In 2022, Paramount+ finally released the first season of Halo, the long-awaited live-action adaptation of the popular video game franchise. While various action scenes served as fan-pleasing sequences, the series was maligned among the community for simply not feeling true to the source material. In addition to focusing on too many side characters and interpersonal drama, the series also took far too many liberties with its main protagonist, Master Chief. With Season 2 starting on Paramount+ this week, I sat down with Xbox’s head of IP expansion and entertainment Kiki Wolfkill and Halo Season 2 showrunner and writer David Wiener to learn more about the direction they’re taking.
According to Wolfkill, who has worked on the Halo series since her role as executive producer on Halo 4 in 2012, making the Paramount+ series more faithful to its game series was of the utmost importance going into Season 2. Even though the team was working on Season 2 before having the opportunity to collect feedback from the series’ viewers, once the reviews and fan feedback came across the team’s desks, they knew that they had committed to the correct changes.
“We dove into Season 2 right away, and what I would say is we had a list of things before we finished Season 1 that we wanted to do with Season 2,” Wolfkill says. “What I think was great about getting to see feedback along the way, as you know, really validated some changes that we wanted to make or did give us a new perspective on some other pieces. I think in terms of feeling more Halo, we spent so much time figuring out how to make a Halo show, and now we’re very much about how do we really craft this Halo story and incredible story that David’s written, and how do we make it have that sort of visceral feel and intensity that those Halo stories are about, right? And how do we have every piece of it feel much more real? I think we did some great visual world-building in Season 1. I think with Season 2, it all comes together, so you really feel you’re in it versus seeing pieces of it.”
This sophomore season makes a major change by swapping in a new writer and showrunner, David Wiener, who was charged with bringing those changes to life in the follow-up campaign. “I did present a vision, an idea of a tone that we wanted to use to tell the story, a perspective that we wanted to be in,” Wiener says. “The story is told from a very subjective point of view with our Spartans through their immediate circumstances. And the result is a very kinetic, very driving, gritty, more real expression, and I think it really lends itself to the genre.”
Wiener, who served as showrunner for 2020’s Brave New World, is said to bring a darker tone to the series, which should translate well to the story Season 2 hopes to tell. “David brought incredibly strong underpinnings, which was a critical thing for us for Season 2, both in how he wanted to tell the story, but also in the writing and characterization itself,” Wolfkill says. “That was something we’re really committed to being able to deliver in Season 2 on top of the tonal changes and getting back to some things that feel more Halo in their focus in terms of that groundedness.”
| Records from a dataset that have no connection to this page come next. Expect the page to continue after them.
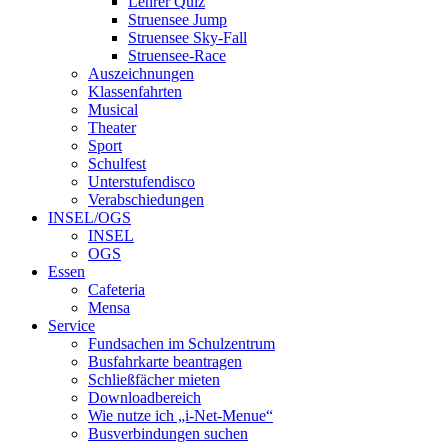
Lehrer Quiz
Struensee Jump
Struensee Sky-Fall
Struensee-Race
Auszeichnungen
Klassenfahrten
Musical
Theater
Sport
Schulfest
Unterstufendisco
Verabschiedungen
INSEL/OGS
INSEL
OGS
Essen
Cafeteria
Mensa
Service
Fundsachen im Schulzentrum
Busfahrkarte beantragen
Schließfächer mieten
Downloadbereich
Wie nutze ich „i-Net-Menue“
Busverbindungen suchen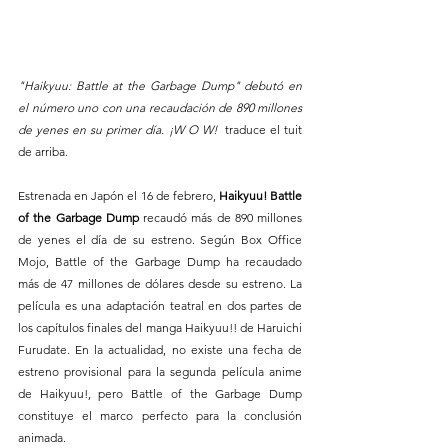
"Haikyuu: Battle at the Garbage Dump" debutó en 
el número uno con una recaudación de 890 millones 
de yenes en su primer día. ¡W O W!  
traduce el tuit 
de arriba.
Estrenada en Japón el 16 de febrero,
 Haikyuu! Battle 
of the Garbage Dump
 recaudó más de 890 millones 
de yenes el día de su estreno. Según Box Office 
Mojo, Battle of the Garbage Dump ha recaudado 
más de 47 millones de dólares desde su estreno. La 
película es una adaptación teatral en dos partes de 
los capítulos finales del manga Haikyuu!! de Haruichi 
Furudate. En la actualidad, no existe una fecha de 
estreno provisional para la segunda película anime 
de Haikyuu!, pero Battle of the Garbage Dump 
constituye el marco perfecto para la conclusión 
animada.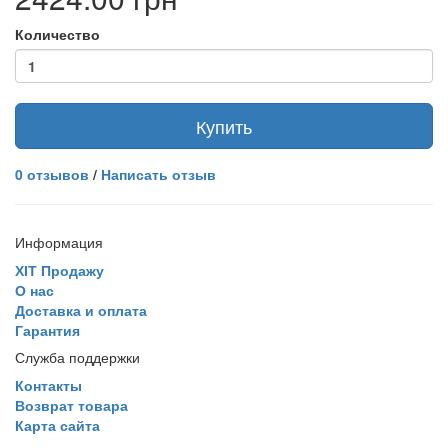
Количество
Купить
0 отзывов
/
Написать отзыв
Информация
ХІТ Продажу
О нас
Доставка и оплата
Гарантия
Служба поддержки
Контакты
Возврат товара
Карта сайта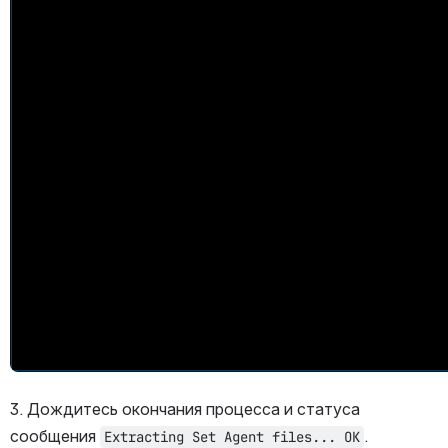
3. Дождитесь окончания процесса и статуса 
сообщения 
.
Extracting Set Agent files... OK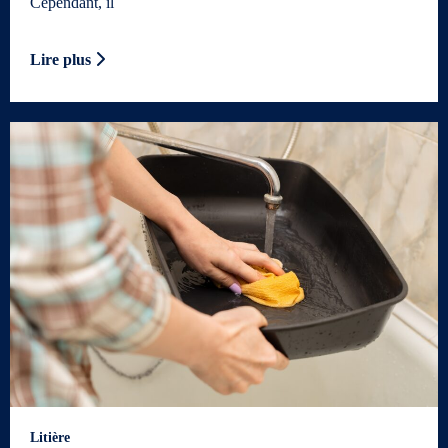
Cependant, il
Lire plus
Litière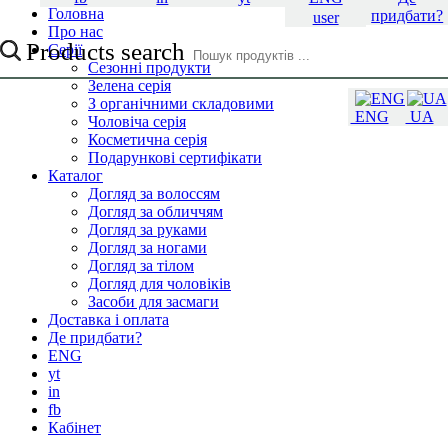
Головна
придбати?
user
Про нас
Products search
Серії
Сезонні продукти
Зелена серія
З органічними складовими
ENG
UA
Чоловіча серія
Косметична серія
Подарункові сертифікати
Каталог
Догляд за волоссям
Догляд за обличчям
Догляд за руками
Догляд за ногами
Догляд за тілом
Догляд для чоловіків
Засоби для засмаги
Доставка і оплата
Де придбати?
ENG
yt
in
fb
Кабінет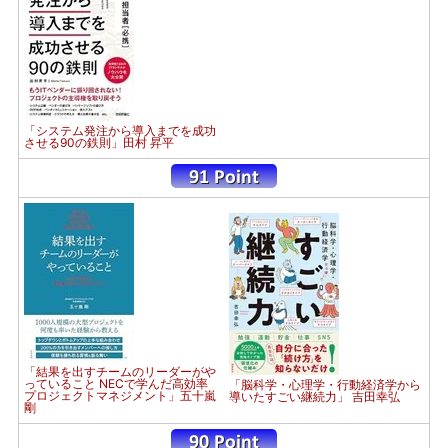
「システム発注から導入までを成功
させる90の鉄則」田村 昇平
「結果を出すチームのリーダーがや
っていること NECで学んだ高効率
「脳科学・心理学・行動経済学から
プロジェクトマネジメント」五十嵐
導いたすごい継続力」 吉田幸弘
剛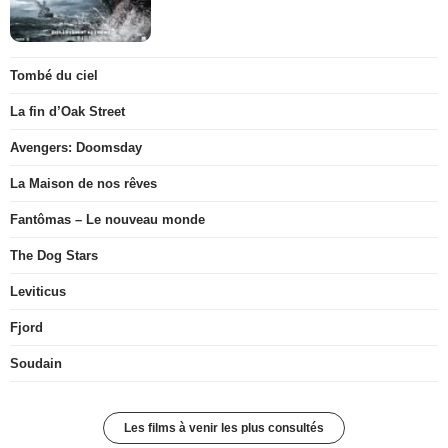
Tombé du ciel
La fin d’Oak Street
Avengers: Doomsday
La Maison de nos rêves
Fantômas – Le nouveau monde
The Dog Stars
Leviticus
Fjord
Soudain
Les films à venir les plus consultés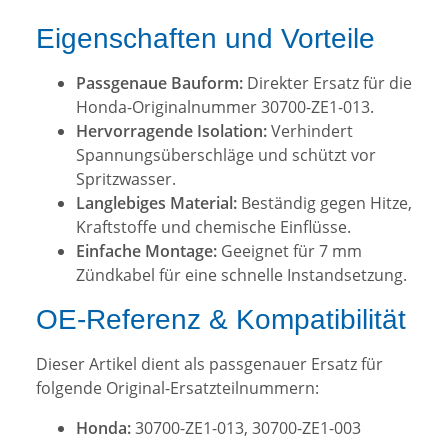
Eigenschaften und Vorteile
Passgenaue Bauform:
Direkter Ersatz für die
Honda-Originalnummer 30700-ZE1-013.
Hervorragende Isolation:
Verhindert
Spannungsüberschläge und schützt vor
Spritzwasser.
Langlebiges Material:
Beständig gegen Hitze,
Kraftstoffe und chemische Einflüsse.
Einfache Montage:
Geeignet für 7 mm
Zündkabel für eine schnelle Instandsetzung.
OE-Referenz & Kompatibilität
Dieser Artikel dient als passgenauer Ersatz für
folgende Original-Ersatzteilnummern:
Honda:
30700-ZE1-013, 30700-ZE1-003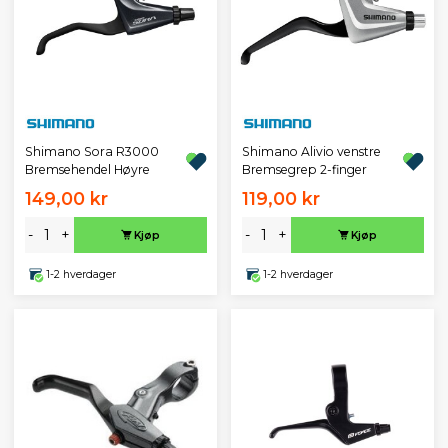
Shimano Sora R3000
Shimano Alivio venstre
Bremsehendel Høyre
Bremsegrep 2-finger
149,00 kr
119,00 kr
-
+
-
+
Kjøp
Kjøp
1-2 hverdager
1-2 hverdager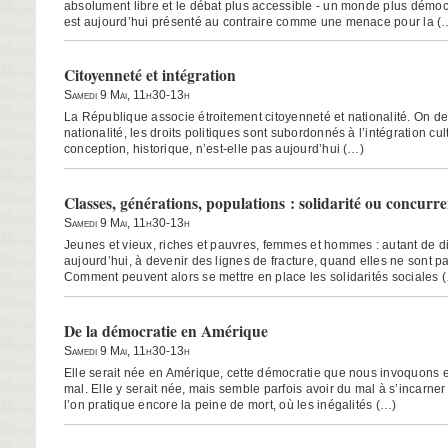
absolument libre et le débat plus accessible - un monde plus démoc
est aujourd’hui présenté au contraire comme une menace pour la (
Citoyenneté et intégration
Samedi 9 Mai, 11h30-13h
La République associe étroitement citoyenneté et nationalité. On de
nationalité, les droits politiques sont subordonnés à l’intégration cul
conception, historique, n’est-elle pas aujourd’hui (…)
Classes, générations, populations : solidarité ou concurr
Samedi 9 Mai, 11h30-13h
Jeunes et vieux, riches et pauvres, femmes et hommes : autant de di
aujourd’hui, à devenir des lignes de fracture, quand elles ne sont p
Comment peuvent alors se mettre en place les solidarités sociales 
De la démocratie en Amérique
Samedi 9 Mai, 11h30-13h
Elle serait née en Amérique, cette démocratie que nous invoquons 
mal. Elle y serait née, mais semble parfois avoir du mal à s’incarne
l’on pratique encore la peine de mort, où les inégalités (…)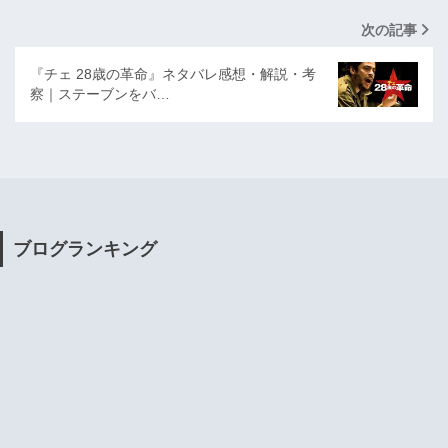
次の記事
『チェ 28歳の革命』ネタバレ感想・解説・考
察｜ステーブンをバ…
ブログランキング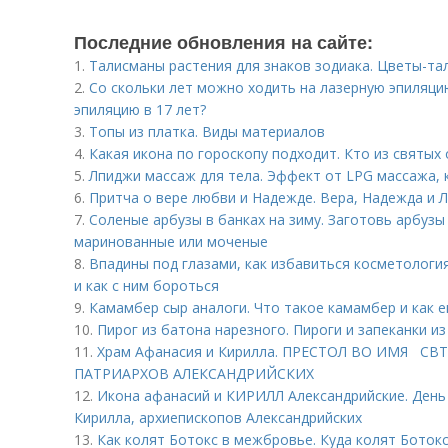
Последние обновления на сайте:
1.
Талисманы растения для знаков зодиака. Цветы-та
2.
Со скольки лет можно ходить на лазерную эпиляци
эпиляцию в 17 лет?
3.
Топы из платка. Виды материалов
4.
Какая икона по гороскопу подходит. Кто из святых
5.
Лпиджи массаж для тела. Эффект от LPG массажа,
6.
Притча о вере любви и Надежде. Вера, Надежда и 
7.
Соленые арбузы в банках на зиму. Заготовь арбузы 
маринованные или моченые
8.
Впадины под глазами, как избавиться косметология
и как с ним бороться
9.
Камамбер сыр аналоги. Что такое камамбер и как 
10.
Пирог из батона нарезного. Пироги и запеканки из
11.
Храм Афанасия и Кирилла. ПРЕСТОЛ ВО ИМЯ СВ
ПАТРИАРХОВ АЛЕКСАНДРИЙСКИХ
12.
Икона афанасий и КИРИЛЛ Александрийские. День
Кирилла, архиепископов Александрийских
13.
Как колят Ботокс в межбровье. Куда колят Ботокс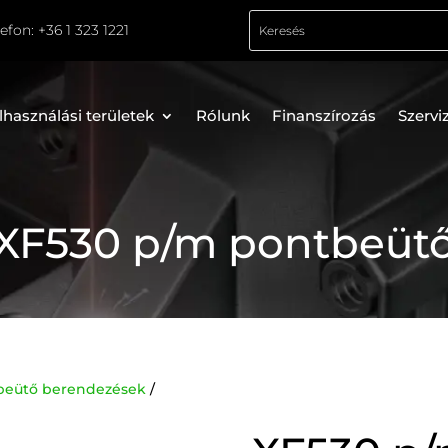
lefon:
+36 1 323 1221
lhasználási területek
Rólunk
Finanszírozás
Szervi
XF530 p/m pontbeüt
ntbeütő berendezések
/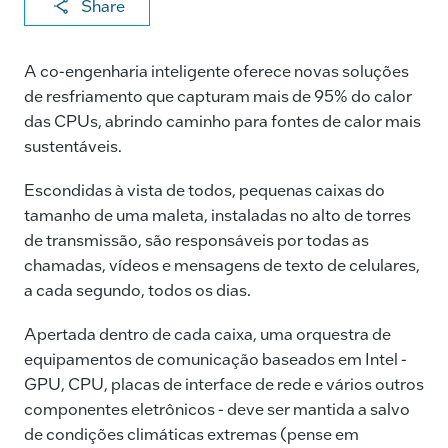
X
F
Li
E
C
Share
a
n
m
o
c
k
ai
p
A co-engenharia inteligente oferece novas soluções
e
e
l
y
de resfriamento que capturam mais de 95% do calor
das CPUs, abrindo caminho para fontes de calor mais
b
dI
Li
sustentáveis.
o
n
n
o
k
Escondidas à vista de todos, pequenas caixas do
tamanho de uma maleta, instaladas no alto de torres
k
de transmissão, são responsáveis por todas as
chamadas, vídeos e mensagens de texto de celulares,
a cada segundo, todos os dias.
Apertada dentro de cada caixa, uma orquestra de
equipamentos de comunicação baseados em Intel -
GPU, CPU, placas de interface de rede e vários outros
componentes eletrônicos - deve ser mantida a salvo
de condições climáticas extremas (pense em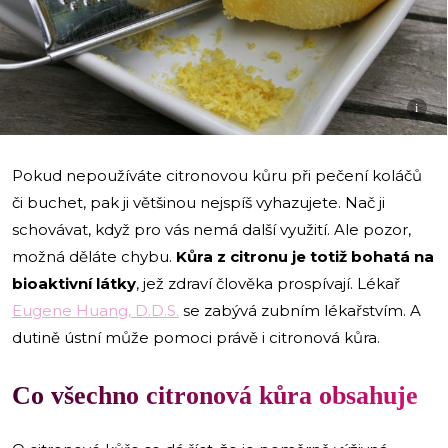
i
Pokud nepoužíváte citronovou kůru při pečení koláčů
či buchet, pak ji většinou nejspíš vyhazujete. Nač ji
schovávat, když pro vás nemá další využití. Ale pozor,
možná děláte chybu.
Kůra z citronu je totiž bohatá na
bioaktivní látky
, jež zdraví člověka prospívají. Lékař
Eugene Huang, D.D.S.
se zabývá zubním lékařstvím. A
dutině ústní může pomoci právě i citronová kůra.
Co všechno citronová kůra obsahuje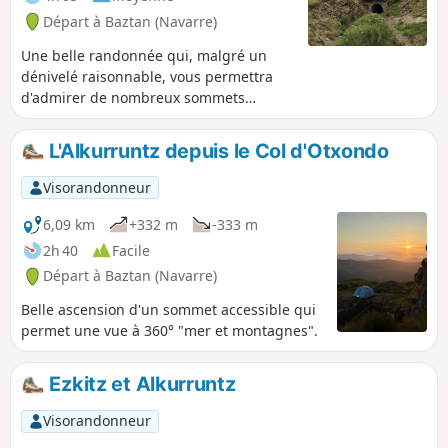
Départ à Baztan (Navarre)
Une belle randonnée qui, malgré un
dénivelé raisonnable, vous permettra
d'admirer de nombreux sommets
essentiels du Pays Basque et vous
offrira aussi, par temps clair, une vue
L'Alkurruntz depuis le Col d'Otxondo
imprenable sur la côte.
Visorandonneur
6,09 km
+332 m
-333 m
2h 40
Facile
Départ à Baztan (Navarre)
Belle ascension d'un sommet accessible qui
permet une vue à 360° "mer et montagnes".
Ezkitz et Alkurruntz
Visorandonneur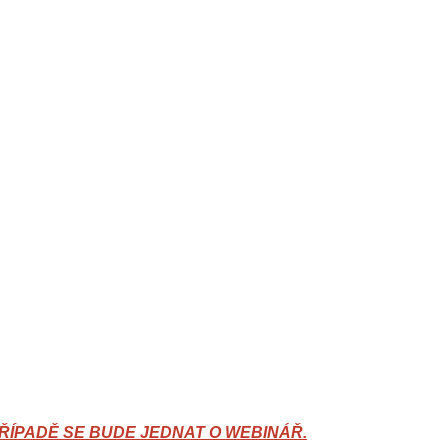
ŘÍPADĚ SE BUDE JEDNAT O WEBINÁŘ.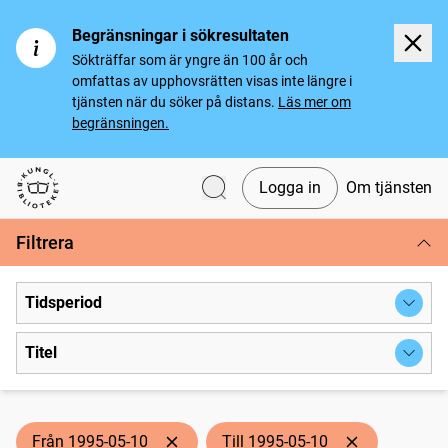
Begränsningar i sökresultaten
Sökträffar som är yngre än 100 år och
omfattas av upphovsrätten visas inte längre i
tjänsten när du söker på distans.
Läs mer om
begränsningen.
Logga in
Om tjänsten
Svenska tidningar
Filtrera
Tidsperiod
Titel
Från 1995-05-10
Till 1995-05-10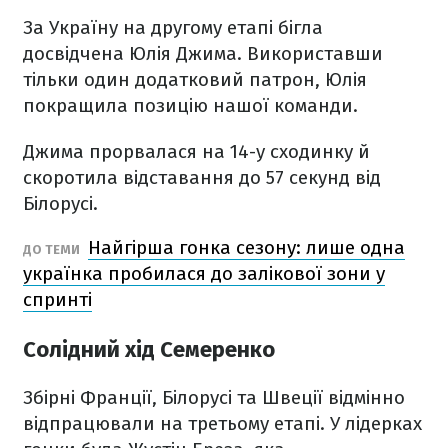
За Україну на другому етапі бігла
досвідчена Юлія Джима. Використавши
тільки один додатковий патрон, Юлія
покращила позицію нашої команди.
Джима прорвалася на 14-у сходинку й
скоротила відставання до 57 секунд від
Білорусі.
Найгірша гонка сезону: лише одна
ДО ТЕМИ
українка пробилася до залікової зони у
спринті
Солідний хід Семеренко
Збірні Франції, Білорусі та Швеції відмінно
відпрацювали на третьому етапі. У лідерках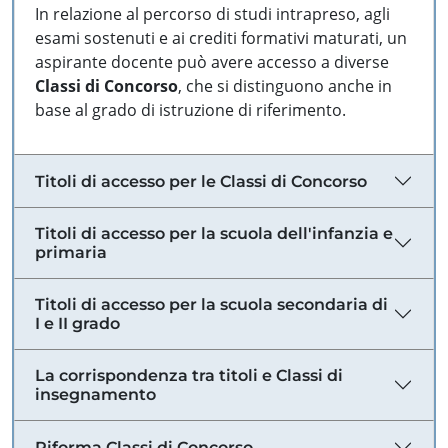
In relazione al percorso di studi intrapreso, agli
esami sostenuti e ai crediti formativi maturati, un
aspirante docente può avere accesso a diverse
Classi di Concorso
, che si distinguono anche in
base al grado di istruzione di riferimento.
Titoli di accesso per le Classi di Concorso
Titoli di accesso per la scuola dell'infanzia e
primaria
Titoli di accesso per la scuola secondaria di
I e II grado
La corrispondenza tra titoli e Classi di
insegnamento
Riforma Classi di Concorso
Having seen the first two episodes, the effort to get back to making sure Halo feels like Halo is evident, but I’m not sure it fully achieves that in those first two releases. Even though I’ve come around on Pablo Schreiber’s Master Chief voice, he still removes his helmet any chance he gets when not in combat, so if you were hoping it would be as glued to his shoulders as it is in the games, you seemingly won’t be more satisfied by Season 2 in that regard. And while I’m fascinated by the interpersonal and internal conflicts involving the Spartans, the first two episodes still get too bogged down by peripheral characters and universe-building in corners that don’t yet feel consequential to the interesting parts of the story. Still, the concerted effort by the writing and directing team to make it feel more like the source material is evident, giving me hope for the rest of the season.
However, Season 2 starts with the best scene in the series to date, showcasing Master Chief as the ruthless and beyond-capable super soldier fans of the games know him to be. In that scene, he takes on multiple Elites in a way that would make John Wick proud. “I thought it was important to establish the tone of the show from the get-go in a really strong, confident way,” Wiener says. “As much as it’s about a planet getting glassed, it’s really about what it’s like to tangle with a Sangheili warrior that’s nine-foot-five and has an Energy Sword, and what’s it like to anticipate that your enemy is out there in the fog that you can’t see them until they’re right on top of you. Introducing that component of fear; it’s almost like we’re horror adjacent.”
With the duo publicly stating that Halo Season 2 adapts The Fall of Reach storyline into live-action, I eagerly anticipate how the show portrays that pivotal event in Halo history. If you’re also looking forward to that, you can watch the first two episodes on Paramount+ on February 8, with weekly releases rolling out from then.